A cation exchange strategy to construct a targeting nanoprobe for enhanced T1-weighted MR imaging of tumors

Abstract

Excellent imaging performance and good biocompatibility of contrast agents are considered as prerequisites for accurate tumor diagnosis. In this study, a novel imaging nanoprobe with actively targeting performance based on ultrasmall paramagnetic iron oxide (USPIO) nanoparticles was constructed by a facile cation exchange strategy followed by conjugation with transferrin (Tf). The stable gadolinium (Gd³⁺) chelation endows the nanoparticles (NPs) with a low value of r₂/r₁ (1.28) and a relatively high r₁ value of 3.2 mM⁻¹ s⁻¹, enabling their use for T₁-weighted positive magnetic resonance (MR) imaging. This constructed transferrin modified gadolinium-iron chelate nanoprobe, named as TUG, shows high biocompatibility within a given dose range.

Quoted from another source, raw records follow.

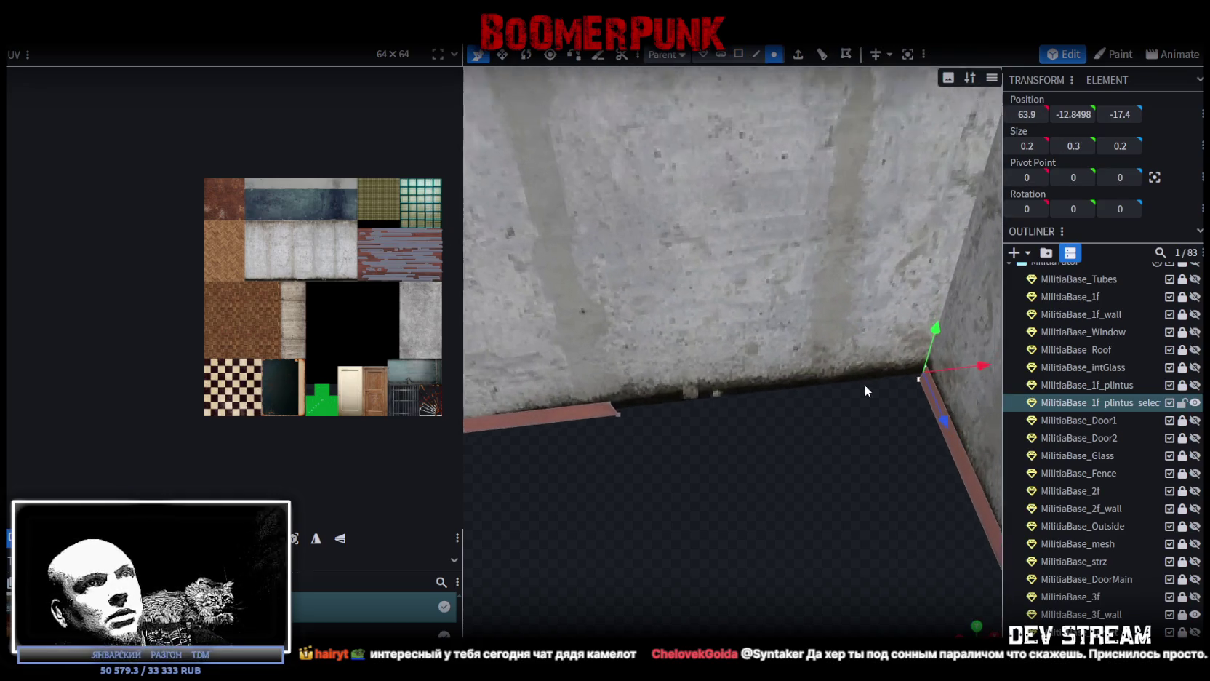
{"action": "left_click", "coordinate": [919, 392]}
{"action": "left_click", "coordinate": [917, 393]}
{"action": "left_click", "coordinate": [618, 427], "text": "shift"}
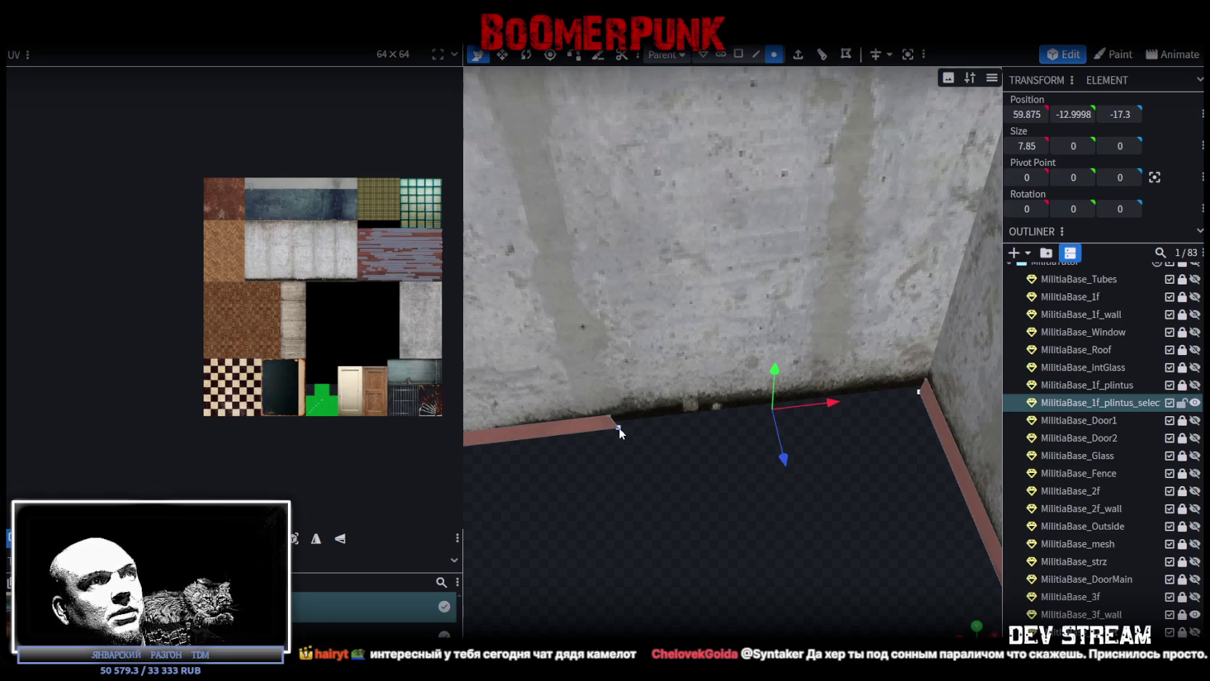
{"action": "right_click", "coordinate": [619, 427]}
{"action": "mouse_move", "coordinate": [669, 117]}
{"action": "left_click", "coordinate": [797, 117]}
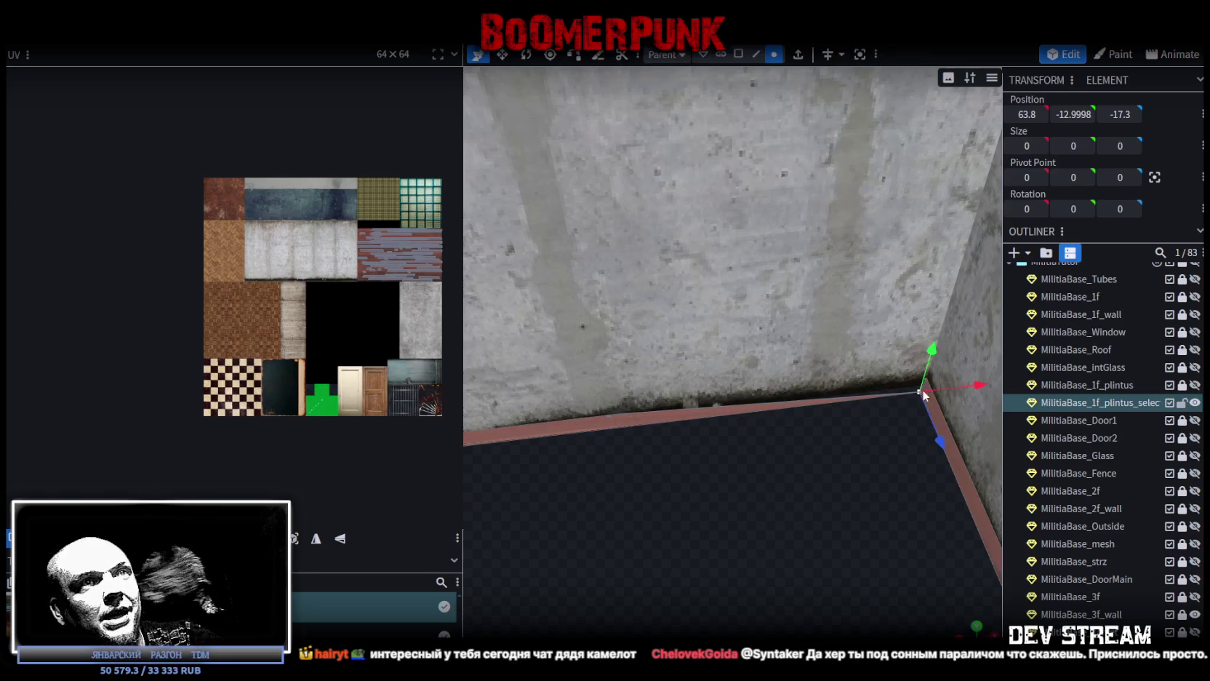
Step: Merge the other baseboard end vertex into the corner
{"action": "left_click", "coordinate": [609, 414], "text": "shift"}
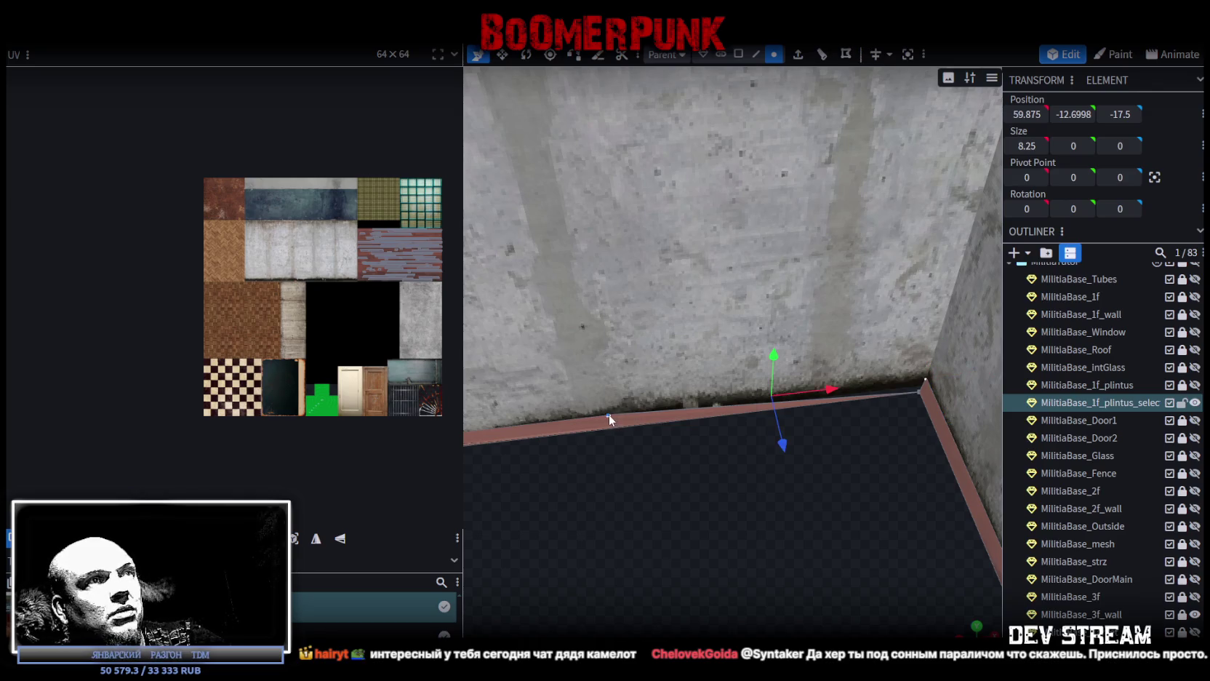
{"action": "right_click", "coordinate": [609, 414]}
{"action": "mouse_move", "coordinate": [742, 352]}
{"action": "left_click", "coordinate": [797, 354]}
{"action": "mouse_move", "coordinate": [850, 504]}
{"action": "left_mouse_down"}
{"action": "mouse_move", "coordinate": [733, 477]}
{"action": "mouse_move", "coordinate": [758, 450]}
{"action": "mouse_move", "coordinate": [706, 477]}
{"action": "mouse_move", "coordinate": [725, 454]}
{"action": "mouse_move", "coordinate": [640, 446]}
{"action": "mouse_move", "coordinate": [829, 524]}
{"action": "mouse_move", "coordinate": [690, 515]}
{"action": "mouse_move", "coordinate": [713, 418]}
{"action": "mouse_move", "coordinate": [770, 424]}
{"action": "mouse_move", "coordinate": [775, 411]}
{"action": "left_mouse_up"}
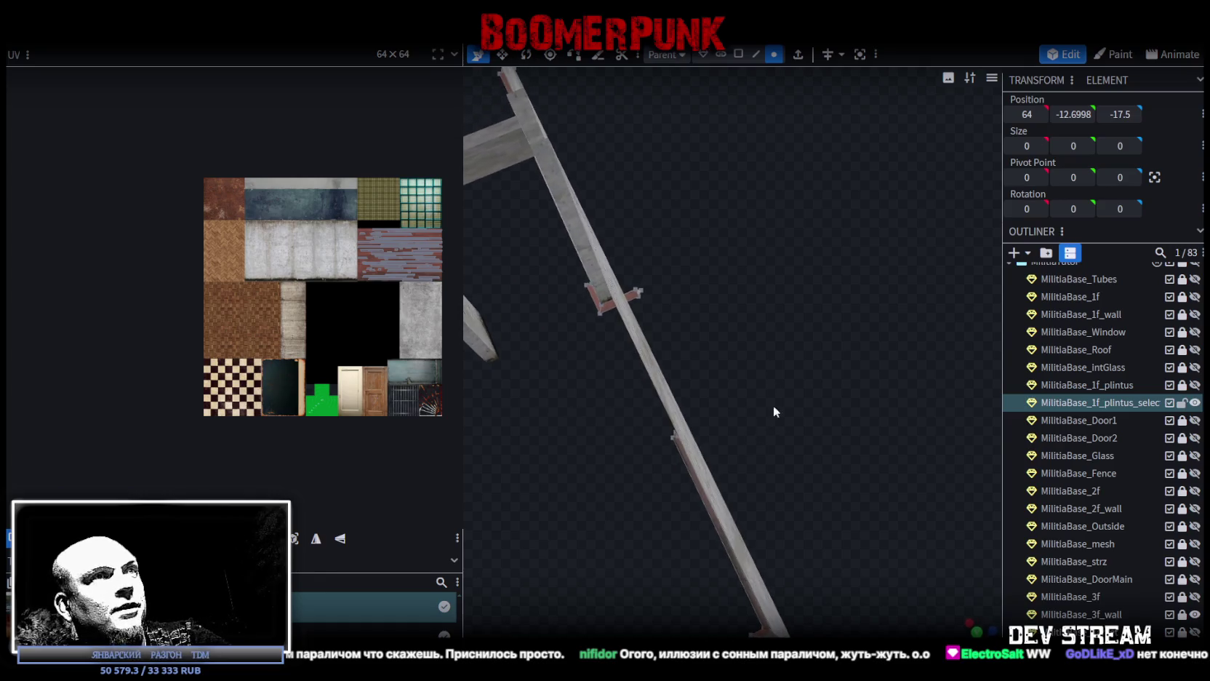
Step: Move the pink baseboard's end vertex along Z to about -17.3, against the wall pillar
{"action": "mouse_move", "coordinate": [742, 218]}
{"action": "left_mouse_down"}
{"action": "mouse_move", "coordinate": [746, 317]}
{"action": "mouse_move", "coordinate": [692, 327]}
{"action": "mouse_move", "coordinate": [730, 123]}
{"action": "left_mouse_up"}
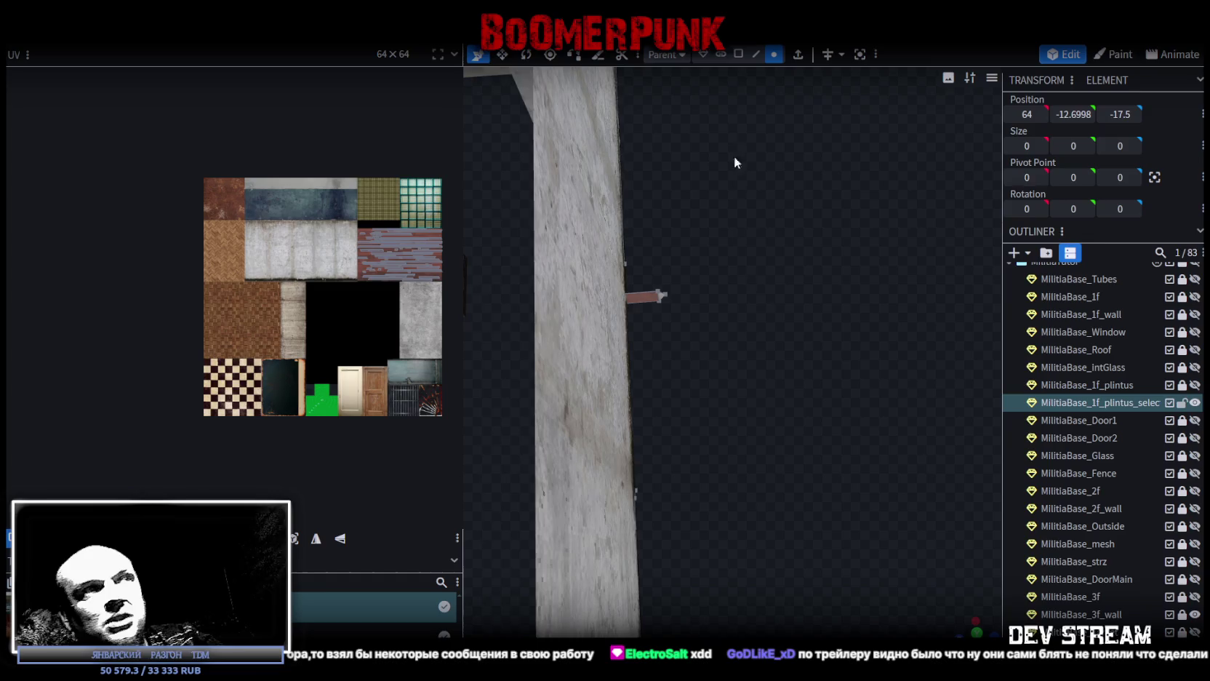
{"action": "mouse_move", "coordinate": [734, 156]}
{"action": "left_mouse_down"}
{"action": "mouse_move", "coordinate": [778, 330]}
{"action": "mouse_move", "coordinate": [841, 362]}
{"action": "mouse_move", "coordinate": [828, 367]}
{"action": "left_mouse_up"}
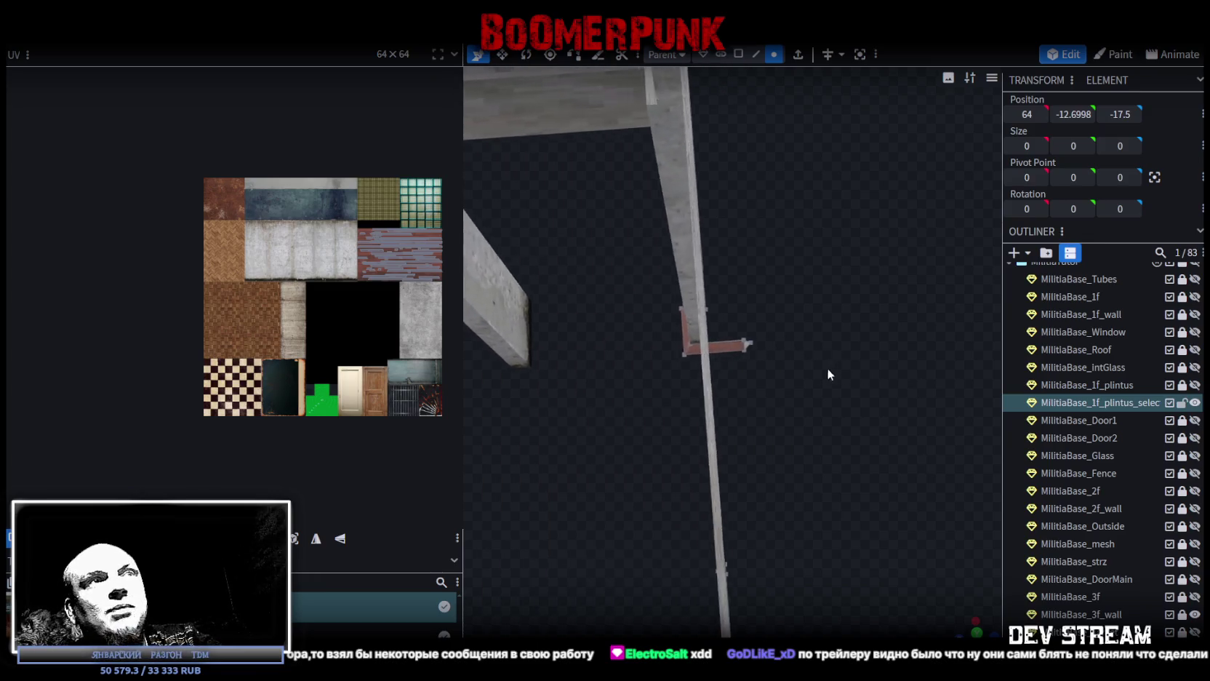
{"action": "left_click", "coordinate": [738, 55]}
{"action": "left_click_drag", "start_coordinate": [745, 291], "coordinate": [751, 350]}
{"action": "left_click", "coordinate": [737, 335]}
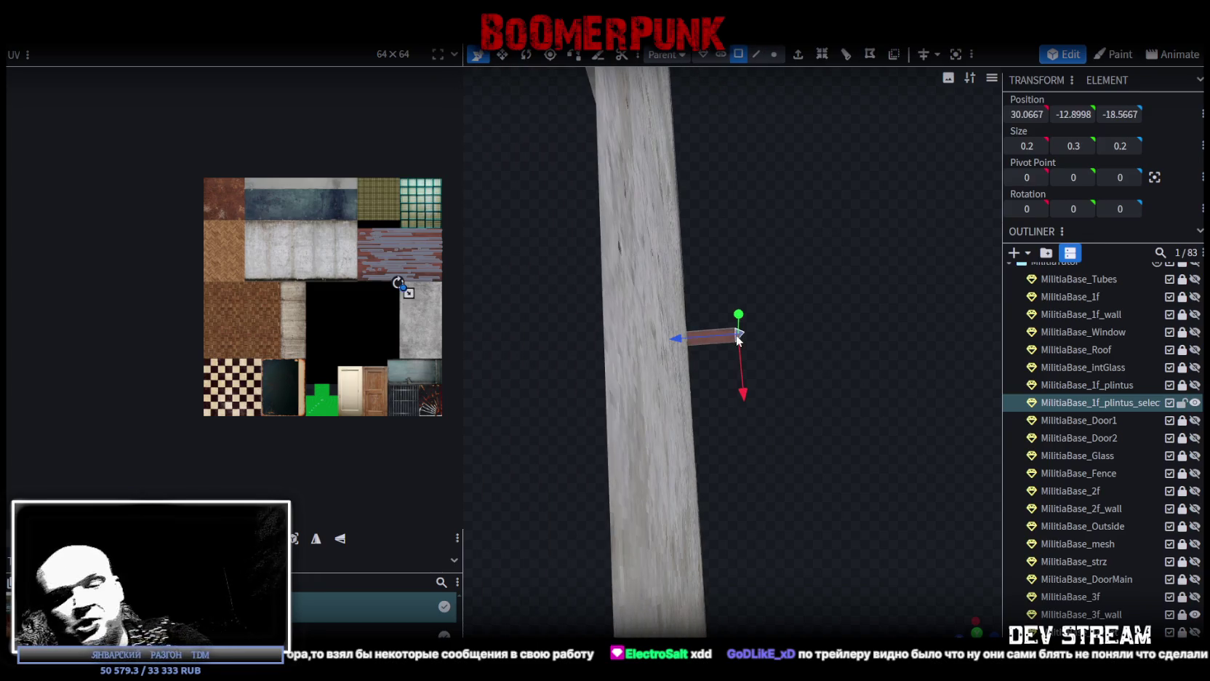
{"action": "left_click", "coordinate": [775, 60]}
{"action": "mouse_move", "coordinate": [794, 374]}
{"action": "left_mouse_down"}
{"action": "mouse_move", "coordinate": [818, 397]}
{"action": "mouse_move", "coordinate": [785, 378]}
{"action": "left_mouse_up"}
{"action": "mouse_move", "coordinate": [679, 318]}
{"action": "left_mouse_down"}
{"action": "mouse_move", "coordinate": [669, 340]}
{"action": "mouse_move", "coordinate": [602, 345]}
{"action": "left_mouse_up"}
{"action": "scroll", "coordinate": [666, 346], "scroll_direction": "up", "scroll_amount": 2}
{"action": "scroll", "coordinate": [623, 516], "scroll_direction": "down", "scroll_amount": 3}
{"action": "mouse_move", "coordinate": [623, 517]}
{"action": "left_mouse_down"}
{"action": "mouse_move", "coordinate": [737, 523]}
{"action": "mouse_move", "coordinate": [698, 525]}
{"action": "left_mouse_up"}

More importantly, compared with clinically used Gd-based small molecule contrast agents, the obtained TUG can be more engulfed by breast cancer cells, showing much enhanced T₁-weighted positive MR imaging in both subcutaneous and orthotopic tumor models of breast cancer. This novel nanoprobe holds great promise to be utilized as a targeting contrast agent with high efficacy for T₁-weighted positive MR imaging.